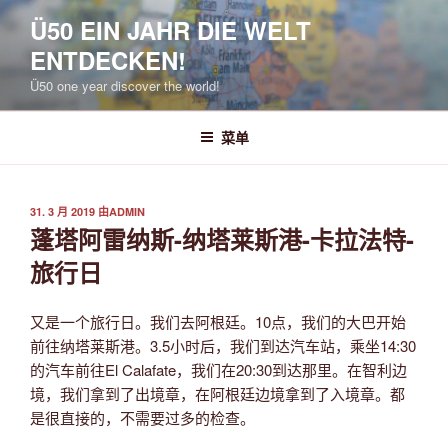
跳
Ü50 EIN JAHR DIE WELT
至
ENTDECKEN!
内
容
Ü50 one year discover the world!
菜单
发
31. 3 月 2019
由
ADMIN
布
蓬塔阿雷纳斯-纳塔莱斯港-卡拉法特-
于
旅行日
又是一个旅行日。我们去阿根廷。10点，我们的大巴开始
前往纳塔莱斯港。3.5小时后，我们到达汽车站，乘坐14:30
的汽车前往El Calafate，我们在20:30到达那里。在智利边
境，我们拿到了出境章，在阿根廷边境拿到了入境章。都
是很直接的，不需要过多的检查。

* * *

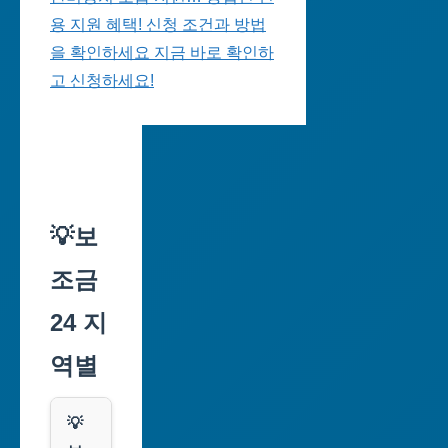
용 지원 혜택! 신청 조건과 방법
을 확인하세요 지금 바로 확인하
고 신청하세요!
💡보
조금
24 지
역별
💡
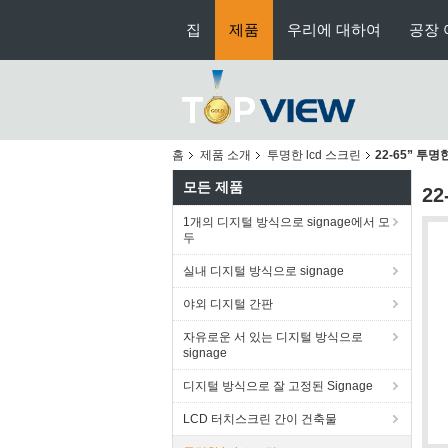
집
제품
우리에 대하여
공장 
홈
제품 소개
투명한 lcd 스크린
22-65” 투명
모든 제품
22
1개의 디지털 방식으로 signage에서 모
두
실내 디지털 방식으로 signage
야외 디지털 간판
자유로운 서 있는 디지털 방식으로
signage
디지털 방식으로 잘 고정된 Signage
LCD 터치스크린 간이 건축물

» What to produce:
Set down, without any change, the text from the line containing "용 지원 혜택! 신청 조건과 방법" through the line containing "LCD 터치스크린 간이 건축물", including both of those lines. Leave the pictures out.

» Answer section:
용 지원 혜택! 신청 조건과 방법
을 확인하세요 지금 바로 확인하
고 신청하세요!
💡보
조금
24 지
역별
💡
집
제품
우리에 대하여
공장 
홈
제품 소개
투명한 lcd 스크린
22-65” 투명
모든 제품
22
1개의 디지털 방식으로 signage에서 모
두
실내 디지털 방식으로 signage
야외 디지털 간판
자유로운 서 있는 디지털 방식으로
signage
디지털 방식으로 잘 고정된 Signage
LCD 터치스크린 간이 건축물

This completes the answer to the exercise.